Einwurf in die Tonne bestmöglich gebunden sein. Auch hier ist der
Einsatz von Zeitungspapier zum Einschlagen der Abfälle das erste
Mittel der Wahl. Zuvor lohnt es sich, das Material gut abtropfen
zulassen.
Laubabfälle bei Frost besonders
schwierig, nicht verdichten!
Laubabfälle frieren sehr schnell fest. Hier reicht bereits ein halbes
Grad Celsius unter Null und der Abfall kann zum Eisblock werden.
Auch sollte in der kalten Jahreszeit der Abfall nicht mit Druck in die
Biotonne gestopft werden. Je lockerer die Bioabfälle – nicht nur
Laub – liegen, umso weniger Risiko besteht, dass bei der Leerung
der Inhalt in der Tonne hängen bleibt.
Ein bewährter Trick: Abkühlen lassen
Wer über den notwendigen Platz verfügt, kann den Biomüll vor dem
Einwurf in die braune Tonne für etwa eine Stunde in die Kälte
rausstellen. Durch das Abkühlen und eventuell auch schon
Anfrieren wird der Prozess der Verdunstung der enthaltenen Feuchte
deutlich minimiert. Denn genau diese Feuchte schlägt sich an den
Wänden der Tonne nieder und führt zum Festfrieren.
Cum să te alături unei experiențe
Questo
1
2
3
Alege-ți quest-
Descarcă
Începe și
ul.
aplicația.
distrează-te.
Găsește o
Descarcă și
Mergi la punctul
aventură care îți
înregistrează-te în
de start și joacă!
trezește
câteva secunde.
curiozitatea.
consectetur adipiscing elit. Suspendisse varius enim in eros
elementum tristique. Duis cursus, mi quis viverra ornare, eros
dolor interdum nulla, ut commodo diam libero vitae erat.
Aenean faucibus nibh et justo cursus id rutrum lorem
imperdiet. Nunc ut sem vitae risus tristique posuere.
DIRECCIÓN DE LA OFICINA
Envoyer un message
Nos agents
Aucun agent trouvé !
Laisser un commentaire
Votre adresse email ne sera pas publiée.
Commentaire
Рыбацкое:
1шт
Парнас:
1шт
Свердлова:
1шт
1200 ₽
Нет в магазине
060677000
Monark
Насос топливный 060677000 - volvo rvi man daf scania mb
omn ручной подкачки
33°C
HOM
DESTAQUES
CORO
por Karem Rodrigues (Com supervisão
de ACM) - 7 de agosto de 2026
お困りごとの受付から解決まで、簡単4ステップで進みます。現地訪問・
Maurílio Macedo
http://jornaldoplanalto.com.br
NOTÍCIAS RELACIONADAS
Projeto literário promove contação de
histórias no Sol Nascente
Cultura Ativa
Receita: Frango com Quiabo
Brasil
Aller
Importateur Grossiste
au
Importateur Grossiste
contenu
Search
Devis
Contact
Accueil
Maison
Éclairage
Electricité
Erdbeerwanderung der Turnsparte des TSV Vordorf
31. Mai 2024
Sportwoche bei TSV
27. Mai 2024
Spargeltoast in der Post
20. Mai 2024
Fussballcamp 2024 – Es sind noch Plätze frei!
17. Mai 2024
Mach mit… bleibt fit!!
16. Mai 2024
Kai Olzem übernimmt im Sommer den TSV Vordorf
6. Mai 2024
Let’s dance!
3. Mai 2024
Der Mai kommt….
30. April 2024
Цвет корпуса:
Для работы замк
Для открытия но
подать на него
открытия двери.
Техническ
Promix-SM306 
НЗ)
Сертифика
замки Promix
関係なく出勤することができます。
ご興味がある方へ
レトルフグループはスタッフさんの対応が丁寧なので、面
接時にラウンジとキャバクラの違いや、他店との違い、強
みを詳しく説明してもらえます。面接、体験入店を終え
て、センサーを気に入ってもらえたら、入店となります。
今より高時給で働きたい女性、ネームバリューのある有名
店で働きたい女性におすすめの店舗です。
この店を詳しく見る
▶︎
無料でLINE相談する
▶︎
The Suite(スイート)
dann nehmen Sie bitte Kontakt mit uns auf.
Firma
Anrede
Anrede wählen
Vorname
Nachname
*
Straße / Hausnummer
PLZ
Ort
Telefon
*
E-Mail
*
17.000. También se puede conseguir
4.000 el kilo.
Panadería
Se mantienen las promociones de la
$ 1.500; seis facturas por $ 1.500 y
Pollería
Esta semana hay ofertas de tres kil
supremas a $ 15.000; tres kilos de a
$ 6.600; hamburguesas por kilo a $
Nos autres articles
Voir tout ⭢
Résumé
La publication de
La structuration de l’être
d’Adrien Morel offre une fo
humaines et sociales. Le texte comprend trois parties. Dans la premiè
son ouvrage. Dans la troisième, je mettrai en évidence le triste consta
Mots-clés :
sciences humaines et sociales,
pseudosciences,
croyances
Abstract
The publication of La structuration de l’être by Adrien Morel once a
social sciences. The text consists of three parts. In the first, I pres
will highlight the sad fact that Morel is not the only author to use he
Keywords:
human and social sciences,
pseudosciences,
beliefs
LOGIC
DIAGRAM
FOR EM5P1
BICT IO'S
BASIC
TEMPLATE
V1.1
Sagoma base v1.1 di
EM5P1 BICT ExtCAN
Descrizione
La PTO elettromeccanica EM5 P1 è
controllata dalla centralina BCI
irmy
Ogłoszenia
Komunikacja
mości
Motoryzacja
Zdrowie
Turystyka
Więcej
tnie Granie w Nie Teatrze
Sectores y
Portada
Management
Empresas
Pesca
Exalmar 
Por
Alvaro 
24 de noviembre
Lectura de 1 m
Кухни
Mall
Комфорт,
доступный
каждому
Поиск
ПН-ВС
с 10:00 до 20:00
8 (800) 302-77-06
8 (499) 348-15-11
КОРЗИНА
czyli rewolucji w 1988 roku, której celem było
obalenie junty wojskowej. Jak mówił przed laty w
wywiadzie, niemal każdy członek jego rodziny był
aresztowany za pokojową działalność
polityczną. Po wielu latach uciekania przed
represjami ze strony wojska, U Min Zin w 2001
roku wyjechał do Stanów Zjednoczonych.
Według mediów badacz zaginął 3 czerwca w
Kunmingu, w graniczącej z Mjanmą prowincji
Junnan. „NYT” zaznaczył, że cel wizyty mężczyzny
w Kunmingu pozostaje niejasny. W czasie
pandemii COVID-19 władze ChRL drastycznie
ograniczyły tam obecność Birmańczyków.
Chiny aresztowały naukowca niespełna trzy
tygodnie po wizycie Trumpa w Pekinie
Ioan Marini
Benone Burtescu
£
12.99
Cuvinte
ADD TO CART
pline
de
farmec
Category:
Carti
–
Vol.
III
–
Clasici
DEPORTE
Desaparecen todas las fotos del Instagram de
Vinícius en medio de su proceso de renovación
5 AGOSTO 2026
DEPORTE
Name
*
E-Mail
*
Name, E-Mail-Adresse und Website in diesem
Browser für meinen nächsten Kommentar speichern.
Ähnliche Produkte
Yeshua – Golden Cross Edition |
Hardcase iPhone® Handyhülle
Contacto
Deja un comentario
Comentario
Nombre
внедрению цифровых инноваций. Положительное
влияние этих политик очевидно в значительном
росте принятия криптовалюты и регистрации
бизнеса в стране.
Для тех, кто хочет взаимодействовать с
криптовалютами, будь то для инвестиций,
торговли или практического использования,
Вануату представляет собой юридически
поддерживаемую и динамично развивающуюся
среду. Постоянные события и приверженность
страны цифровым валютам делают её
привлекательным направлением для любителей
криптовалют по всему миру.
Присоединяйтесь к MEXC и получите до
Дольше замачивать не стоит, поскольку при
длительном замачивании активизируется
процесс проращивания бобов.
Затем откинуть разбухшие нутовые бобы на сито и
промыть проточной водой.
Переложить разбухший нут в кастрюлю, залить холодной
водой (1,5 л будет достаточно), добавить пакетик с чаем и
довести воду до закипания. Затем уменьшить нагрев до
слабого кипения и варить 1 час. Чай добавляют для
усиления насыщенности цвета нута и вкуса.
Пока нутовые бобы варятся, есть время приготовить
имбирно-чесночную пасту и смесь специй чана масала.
+++++
**WHAT THIS TASK INVOLVES:** Arrange the lines above as a JSON list of strings, one string per line with blank lines omitted, starting at the very first line and ending at the line containing "Anfrieren wird der", both included.

**ANSWER SECTION:**
[
  "Einwurf in die Tonne bestmöglich gebunden sein. Auch hier ist der",
  "Einsatz von Zeitungspapier zum Einschlagen der Abfälle das erste",
  "Mittel der Wahl. Zuvor lohnt es sich, das Material gut abtropfen",
  "zulassen.",
  "Laubabfälle bei Frost besonders",
  "schwierig, nicht verdichten!",
  "Laubabfälle frieren sehr schnell fest. Hier reicht bereits ein halbes",
  "Grad Celsius unter Null und der Abfall kann zum Eisblock werden.",
  "Auch sollte in der kalten Jahreszeit der Abfall nicht mit Druck in die",
  "Biotonne gestopft werden. Je lockerer die Bioabfälle – nicht nur",
  "Laub – liegen, umso weniger Risiko besteht, dass bei der Leerung",
  "der Inhalt in der Tonne hängen bleibt.",
  "Ein bewährter Trick: Abkühlen lassen",
  "Wer über den notwendigen Platz verfügt, kann den Biomüll vor dem",
  "Einwurf in die braune Tonne für etwa eine Stunde in die Kälte",
  "rausstellen. Durch das Abkühlen und eventuell auch schon",
  "Anfrieren wird der Prozess der Verdunstung der enthaltenen Feuchte"
]